→ Requirement: Once the line holding "middle tip: (193, 229)" is written out, stop; begin at the first line of the material below and retype exactly, dropping pictures.

[The data]

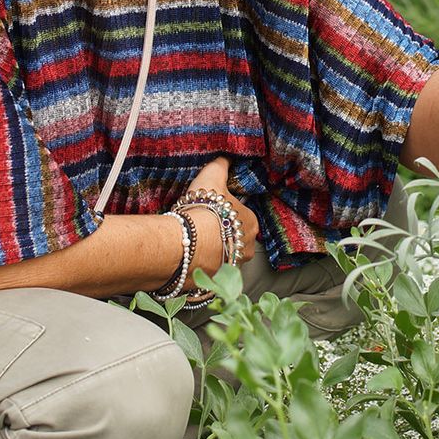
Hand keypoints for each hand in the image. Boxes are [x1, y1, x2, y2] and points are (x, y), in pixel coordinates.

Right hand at [183, 156, 259, 270]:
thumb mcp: (212, 177)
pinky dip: (202, 267)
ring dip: (214, 253)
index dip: (228, 214)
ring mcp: (232, 267)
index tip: (214, 212)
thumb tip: (225, 156)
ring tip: (195, 244)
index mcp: (251, 223)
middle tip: (203, 228)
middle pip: (237, 240)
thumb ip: (221, 165)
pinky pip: (210, 273)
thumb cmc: (205, 209)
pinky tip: (190, 259)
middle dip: (223, 236)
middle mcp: (247, 248)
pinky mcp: (216, 282)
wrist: (187, 243)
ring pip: (225, 258)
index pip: (245, 217)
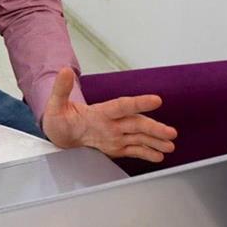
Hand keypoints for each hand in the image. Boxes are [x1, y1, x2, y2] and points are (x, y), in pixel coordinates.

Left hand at [42, 66, 177, 161]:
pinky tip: (159, 156)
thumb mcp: (55, 105)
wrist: (59, 134)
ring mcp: (115, 135)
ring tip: (171, 146)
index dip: (138, 103)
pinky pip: (133, 150)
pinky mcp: (115, 148)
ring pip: (139, 137)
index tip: (156, 100)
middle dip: (154, 128)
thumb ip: (61, 89)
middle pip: (136, 123)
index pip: (122, 106)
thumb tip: (64, 70)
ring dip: (155, 141)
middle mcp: (111, 123)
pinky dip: (146, 153)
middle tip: (171, 133)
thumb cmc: (58, 119)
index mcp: (100, 112)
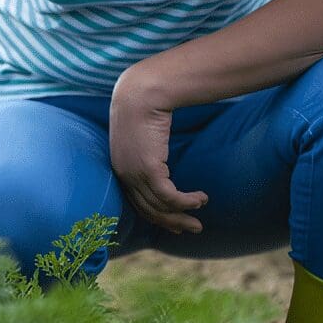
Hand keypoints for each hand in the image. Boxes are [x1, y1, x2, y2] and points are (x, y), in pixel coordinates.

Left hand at [109, 69, 207, 234]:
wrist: (141, 93)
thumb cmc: (144, 106)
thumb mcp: (144, 132)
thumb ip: (150, 146)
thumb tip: (162, 150)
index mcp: (121, 168)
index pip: (138, 202)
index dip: (158, 215)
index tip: (176, 221)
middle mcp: (125, 175)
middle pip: (149, 210)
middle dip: (172, 222)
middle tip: (193, 229)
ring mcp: (134, 175)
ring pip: (160, 207)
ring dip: (183, 213)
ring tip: (201, 212)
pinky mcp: (148, 170)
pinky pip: (169, 197)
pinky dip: (186, 202)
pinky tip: (200, 199)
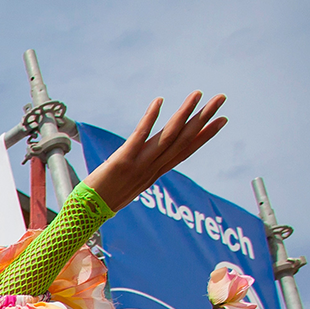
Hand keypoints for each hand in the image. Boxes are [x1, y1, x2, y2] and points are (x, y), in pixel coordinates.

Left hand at [81, 91, 227, 210]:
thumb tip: (149, 161)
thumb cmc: (104, 199)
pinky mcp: (122, 161)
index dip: (205, 136)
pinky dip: (150, 118)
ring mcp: (139, 165)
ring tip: (197, 94)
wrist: (86, 214)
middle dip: (204, 118)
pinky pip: (139, 136)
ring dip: (184, 113)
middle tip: (220, 99)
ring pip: (168, 137)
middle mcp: (152, 168)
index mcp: (155, 173)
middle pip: (184, 140)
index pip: (186, 151)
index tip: (222, 120)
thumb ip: (142, 170)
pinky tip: (159, 101)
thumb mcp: (129, 185)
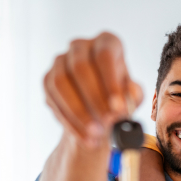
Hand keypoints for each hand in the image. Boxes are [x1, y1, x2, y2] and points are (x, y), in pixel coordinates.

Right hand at [43, 33, 142, 147]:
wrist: (98, 109)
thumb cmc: (118, 97)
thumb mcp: (132, 97)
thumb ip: (133, 95)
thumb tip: (129, 94)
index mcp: (106, 42)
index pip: (105, 55)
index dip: (111, 81)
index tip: (118, 107)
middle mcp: (80, 46)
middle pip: (81, 67)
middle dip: (94, 99)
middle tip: (107, 123)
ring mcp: (60, 62)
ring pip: (62, 84)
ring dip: (79, 112)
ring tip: (95, 134)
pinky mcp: (47, 80)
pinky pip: (53, 100)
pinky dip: (70, 122)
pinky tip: (84, 137)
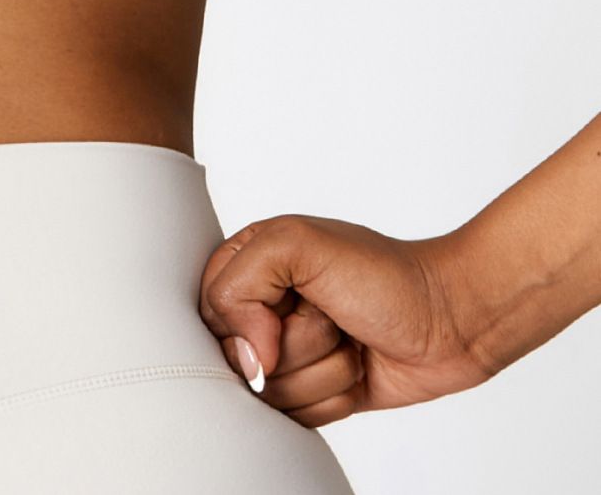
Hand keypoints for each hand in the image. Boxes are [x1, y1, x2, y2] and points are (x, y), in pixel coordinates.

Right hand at [197, 214, 488, 426]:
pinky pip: (299, 418)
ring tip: (348, 339)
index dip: (246, 325)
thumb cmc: (384, 274)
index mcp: (248, 262)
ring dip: (322, 372)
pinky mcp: (315, 388)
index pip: (210, 310)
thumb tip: (249, 361)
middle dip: (293, 347)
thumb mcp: (299, 244)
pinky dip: (334, 397)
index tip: (285, 311)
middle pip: (239, 360)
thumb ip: (241, 283)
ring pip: (273, 395)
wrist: (452, 319)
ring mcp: (289, 350)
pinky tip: (357, 368)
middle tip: (328, 316)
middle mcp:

[/The data]

→ Response below:
Hand keypoints for each hand in the image. Boxes are [x1, y1, x2, y2] and points are (x, y), in pixel coordinates.

Right hand at [183, 156, 259, 270]:
thumb mcp: (212, 177)
pinky dip: (202, 267)
ring dip: (214, 253)
index dip: (228, 214)
ring mcp: (232, 267)
index tip: (214, 212)
thumb tip: (225, 156)
ring tip: (195, 244)
index mcp: (251, 223)
middle tip: (203, 228)
middle pip: (237, 240)
thumb ip: (221, 165)
pinky pip: (210, 273)
thumb cmc: (205, 209)
pinky tip: (190, 259)
middle dip: (223, 236)
middle mcp: (247, 248)
pinky mcp: (216, 282)
wrist: (187, 243)
ring pip: (225, 258)
index pip: (245, 217)
Hand keypoints for each hand in the image. Boxes are [x1, y1, x2, y2] and points are (x, y), in pixel coordinates.

Left hand at [42, 66, 177, 161]:
pinky tip: (159, 156)
thumb mcp: (55, 105)
wrist: (59, 134)
ring mcp: (115, 135)
ring tip: (171, 146)
index dip: (138, 103)
pinky pip: (133, 150)
pinky mcp: (115, 148)
ring pip: (139, 137)
index tip: (156, 100)
middle dip: (154, 128)
thumb ip: (61, 89)
middle pip: (136, 123)
index pip: (122, 106)
thumb tip: (64, 70)
ring dip: (155, 141)
middle mcp: (111, 123)
pinky dip: (146, 153)
middle tip: (171, 133)
thumb cmc: (58, 119)
index mcp: (100, 112)
Hand keypoints for each hand in the image. Boxes are [x1, y1, x2, y2] and points are (x, y), in pixel coordinates.

Left hand at [109, 69, 207, 234]:
wrist: (141, 93)
thumb cmc: (144, 106)
thumb mcp: (144, 132)
thumb ip: (150, 146)
thumb tip: (162, 150)
index mcp: (121, 168)
index pip: (138, 202)
index dip: (158, 215)
index tip: (176, 221)
middle mcp: (125, 175)
middle pip: (149, 210)
middle dip: (172, 222)
middle tip: (193, 229)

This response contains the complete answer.